PROBLEMS AND TASKS>
A. Decide whether each statement agrees with the text about the song "Slight Return." Answer yes or no for each, and quote the words of the text that settle it.
(i) The first release of the single was limited to 2000 copies.
(ii) The 1996 reissue reached number one on the UK Singles Chart.
(iii) The single was recorded at Ridge Farm.
B. Use the text about the song "Slight Return" to answer these questions:
(i) Which label put out the single?
(ii) On what date was the song reissued?
(iii) What does Morriss say at the 1:47 mark of the song?
C. In the text about the song "Slight Return," find the part that opens with the words containing "The Bluetones singles" and closes with "name for it.". Write that part out again, substituting "fan club" for "mail order".
── TEXT PROVIDED ──
Single by the Bluetones

from the album Expecting to Fly
- B-side: "The Fountainhead"
- Released: February 1995
- Studio: Ridge Farm (Surrey, England)
- Genre: Britpop; jangle pop;
- Length: 3:14
- Label: Superior Quality
- Songwriters: Mark Morriss; Adam Devlin; Scott Morriss; Eds Chesters;

The Bluetones singles chronology
|  | "Slight Return" (1995) | "Are You Blue or Are You Blind?" (1995) |

= Slight Return =

1996 single by the Bluetones

"Slight Return" is a song by the English indie rock band the Bluetones, released as their first single in February 1995, on 7-inch blue vinyl, available for their early fans through mail order and at their tour with Supergrass. Its B-side was "The Fountainhead", which was later listed on their debut album Expecting to Fly (1996). Limited to 2000 copies, the single was named after the subtitle for Jimi Hendrix's "Voodoo Child (Slight Return)" as a working title until Bluetones frontman, Mark Morriss struggled to find another name for it.

"Slight Return" was then reissued on 22 January 1996 as the second single from Expecting to Fly. It peaked at number two on the UK Singles Chart and is the band's highest-placing single. There is a hidden lyric at the 1:47 mark of the song where Morriss says, "Make it funky now!", telling BBC Radio 1's Evening Session that he did not think anyone would notice it. Occasionally, he sings the lyric live.
───
── PROVIDED INFORMATION ──
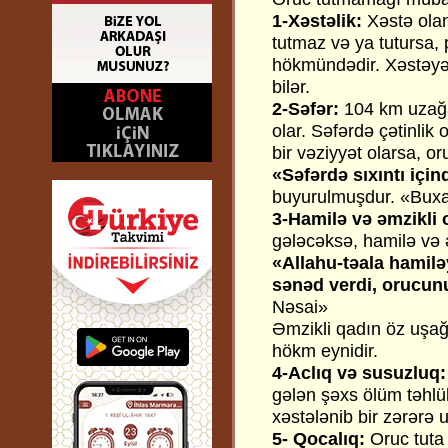
1-Xəstəlik:
Xəstə olan
tutmaz və ya tutursa,
hökmündədir. Xəstəyə
bilər.
2-Səfər:
104 km uzağa
olar. Səfərdə çətinlik
bir vəziyyət olarsa, o
«Səfərdə sıxıntı içi
buyurulmuşdur. «Buxa
3-Hamilə və əmzikli
gələcəksə, hamilə və 
«Allahu-təala hamilə
sənəd verdi, orucunu
Nəsai»
Əmzikli qadın öz uşağ
hökm eynidir.
4-Aclıq və susuzluq:
gələn şəxs ölüm təhlü
xəstələnib bir zərərə 
5- Qocalıq:
Oruc tuta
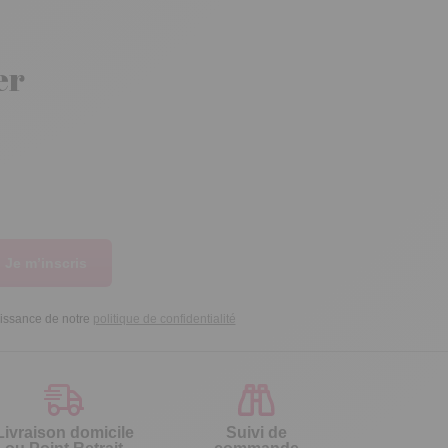
er
Je m’inscris
aissance de notre
politique de confidentialité
Livraison domicile
Suivi de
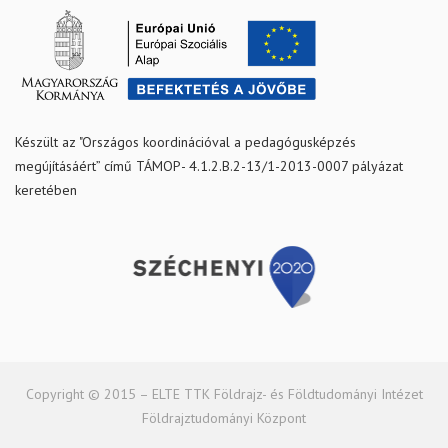
Készült az "Országos koordinációval a pedagógusképzés
megújításáért” című TÁMOP- 4.1.2.B.2-13/1-2013-0007 pályázat
keretében
Copyright © 2015 – ELTE TTK Földrajz- és Földtudományi Intézet
Földrajztudományi Központ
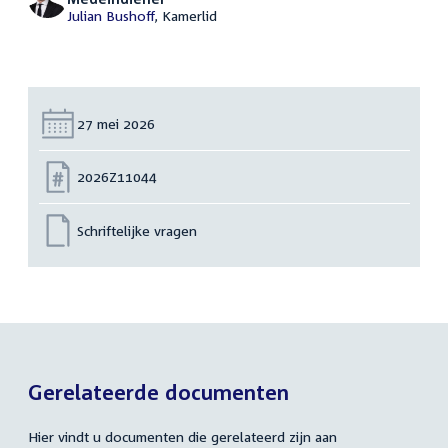
Julian Bushoff
, Kamerlid
Datum:
27 mei 2026
Nummer:
2026Z11044
Schriftelijke vragen
Gerelateerde documenten
Hier vindt u documenten die gerelateerd zijn aan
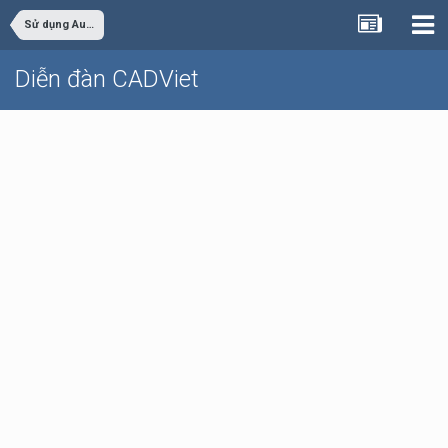
Sử dụng AutoCAD
Diễn đàn CADViet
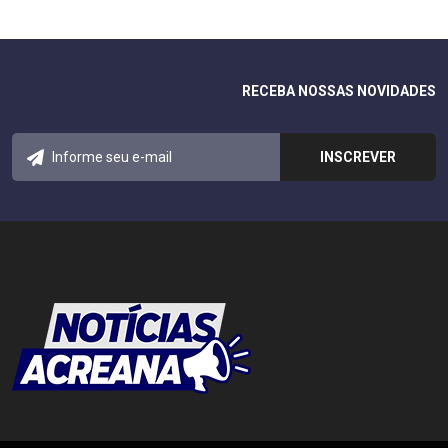
RECEBA NOSSAS NOVIDADES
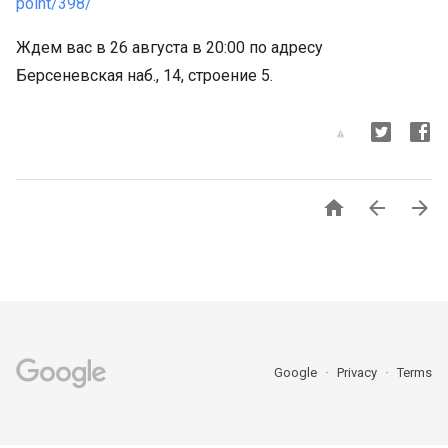
point/398/
Ждем вас в 26 августа в 20:00 по адресу
Берсеневская наб., 14, строение 5.



Google
Privacy
Terms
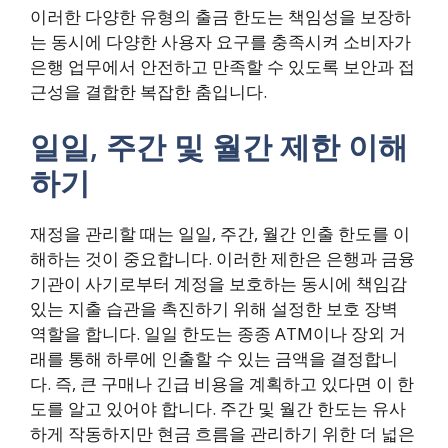
이러한 다양한 유형의 출금 한도는 책임성을 보장하
는 동시에 다양한 사용자 요구를 충족시켜 소비자가
은행 업무에서 안전하고 만족할 수 있도록 보안과 접
근성을 결합한 복잡한 춤입니다.
일일, 주간 및 월간 제한 이해
하기
재정을 관리할 때는 일일, 주간, 월간 인출 한도를 이
해하는 것이 중요합니다. 이러한 제한은 은행과 금융
기관이 사기로부터 계정을 보호하는 동시에 책임감
있는 지출 습관을 촉진하기 위해 설정한 보호 장벽
역할을 합니다. 일일 한도는 종종 ATM이나 장외 거
래를 통해 하루에 인출할 수 있는 금액을 결정합니
다. 즉, 큰 구매나 긴급 비용을 계획하고 있다면 이 한
도를 알고 있어야 합니다. 주간 및 월간 한도는 유사
하게 작동하지만 현금 흐름을 관리하기 위한 더 넓은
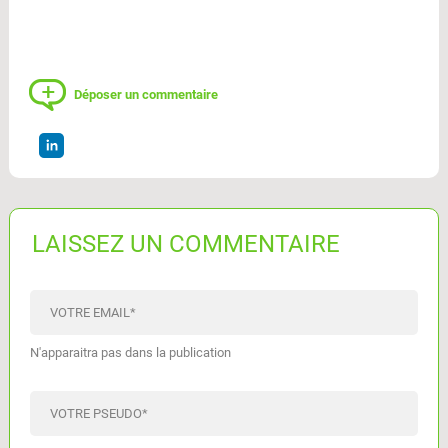
Déposer un commentaire
LAISSEZ UN COMMENTAIRE
VOTRE EMAIL
*
N'apparaitra pas dans la publication
VOTRE PSEUDO
*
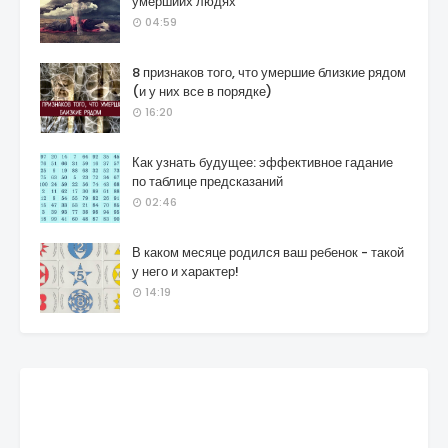
умершиих людях
04:59
8 признаков того, что умершие близкие рядом
(и у них все в порядке)
16:20
Как узнать будущее: эффективное гадание
по таблице предсказаний
02:46
В каком месяце родился ваш ребенок - такой
у него и характер!
14:19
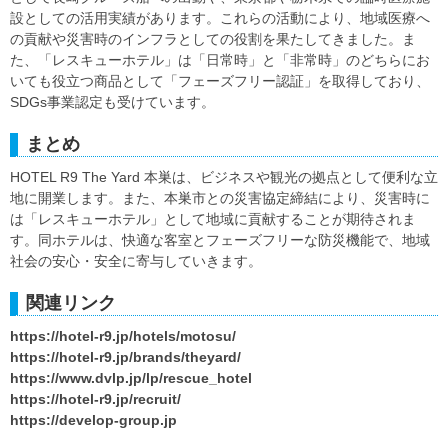
設としての活用実績があります。これらの活動により、地域医療へ
の貢献や災害時のインフラとしての役割を果たしてきました。ま
た、「レスキューホテル」は「日常時」と「非常時」のどちらにお
いても役立つ商品として「フェーズフリー認証」を取得しており、
SDGs事業認定も受けています。
まとめ
HOTEL R9 The Yard 本巣は、ビジネスや観光の拠点として便利な立
地に開業します。また、本巣市との災害協定締結により、災害時に
は「レスキューホテル」として地域に貢献することが期待されま
す。同ホテルは、快適な客室とフェーズフリーな防災機能で、地域
社会の安心・安全に寄与していきます。
関連リンク
https://hotel-r9.jp/hotels/motosu/
https://hotel-r9.jp/brands/theyard/
https://www.dvlp.jp/lp/rescue_hotel
https://hotel-r9.jp/recruit/
https://develop-group.jp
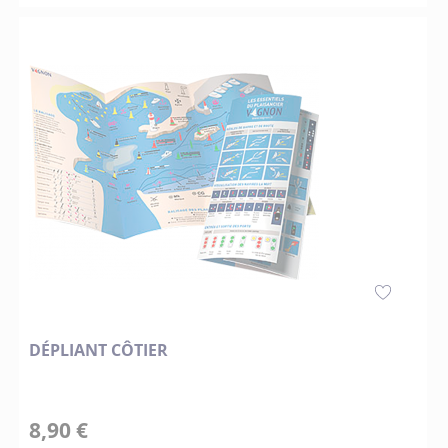
DÉPLIANT CÔTIER
8,90 €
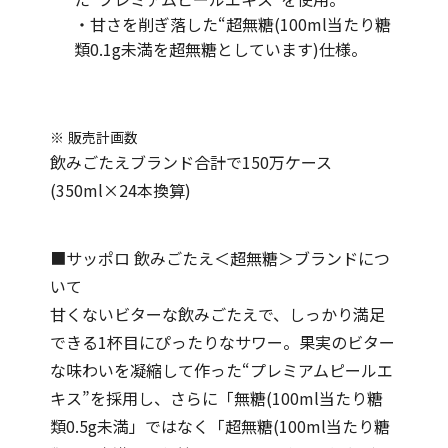
・甘さを削ぎ落した“超無糖(100ml当たり糖
類0.1g未満を超無糖としています)仕様。
販売計画数
飲みごたえブランド合計で150万ケース
(350ml×24本換算)
■サッポロ 飲みごたえ＜超無糖＞ブランドにつ
いて
甘くないビターな飲みごたえで、しっかり満足
できる1杯目にぴったりなサワー。果実のビター
な味わいを凝縮して作った“プレミアムピールエ
キス”を採用し、さらに「無糖(100ml当たり糖
類0.5g未満」ではなく「超無糖(100ml当たり糖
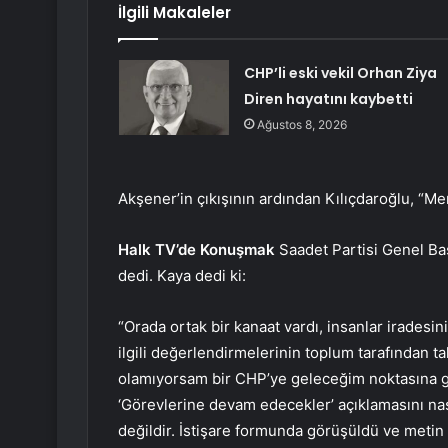
İlgili Makaleler
CHP’li eski vekil Orhan Ziya
Diren hayatını kaybetti
Ağustos 8, 2026
Akşener’in çıkışının ardından Kılıçdaroğlu, “Mer
Halk TV’de Konuşmak
Saadet Partisi Genel Ba
dedi. Kaya dedi ki:
“Orada ortak bir kanaat vardı, insanlar iradesi
ilgili değerlendirmelerinin toplum tarafından ta
olamıyorsam bir CHP’ye geleceğim noktasına gel
‘Görevlerine devam edecekler’ açıklamasını na
değildir. İstişare formunda görüşüldü ve metin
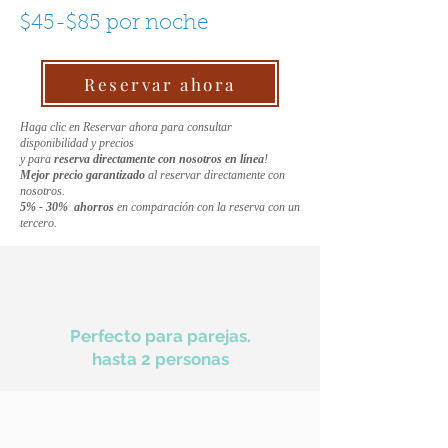
$45-$85 por noche
Reservar ahora
Haga clic en Reservar ahora para consultar
disponibilidad y precios
y para
reserva directamente con nosotros en línea
!
Mejor precio garantizado
al reservar directamente con
nosotros.
5% - 30% ahorros
en comparación con la reserva con un
tercero.
Perfecto para parejas.
hasta 2 personas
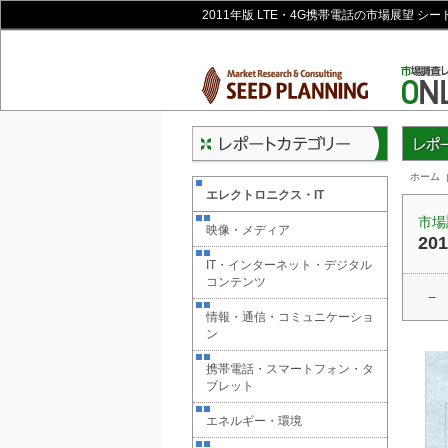
2011年版 LTE・4G携帯電話の市場展望 
レポー
ホーム
エレクトロニクス・IT
市場
映像・メディア
20
IT・インターネット・デジタル
コンテンツ
−
情報・通信・コミュニケーショ
ン
携帯電話・スマートフォン・タ
ブレット
エネルギー・環境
───
LIST OF ANSWERS>
A.
(i) Yes: "Limited to 2000 copies"
(ii) No: "It peaked at number two on the UK Singles Chart"
(iii) Yes: "Studio: Ridge Farm (Surrey, England)"

B.
(i) Superior Quality
(ii) 22 January 1996
(iii) "Make it funky now!"

C.
The Bluetones singles chronology
|  | "Slight Return" (1995) | "Are You Blue or Are You Blind?" (1995) |

= Slight Return =

1996 single by the Bluetones

"Slight Return" is a song by the English indie rock band the Bluetones, released as their first single in February 1995, on 7-inch blue vinyl, available for their early fans through fan club and at their tour with Supergrass. Its B-side was "The Fountainhead", which was later listed on their debut album Expecting to Fly (1996). Limited to 2000 copies, the single was named after the subtitle for Jimi Hendrix's "Voodoo Child (Slight Return)" as a working title until Bluetones frontman, Mark Morriss struggled to find another name for it.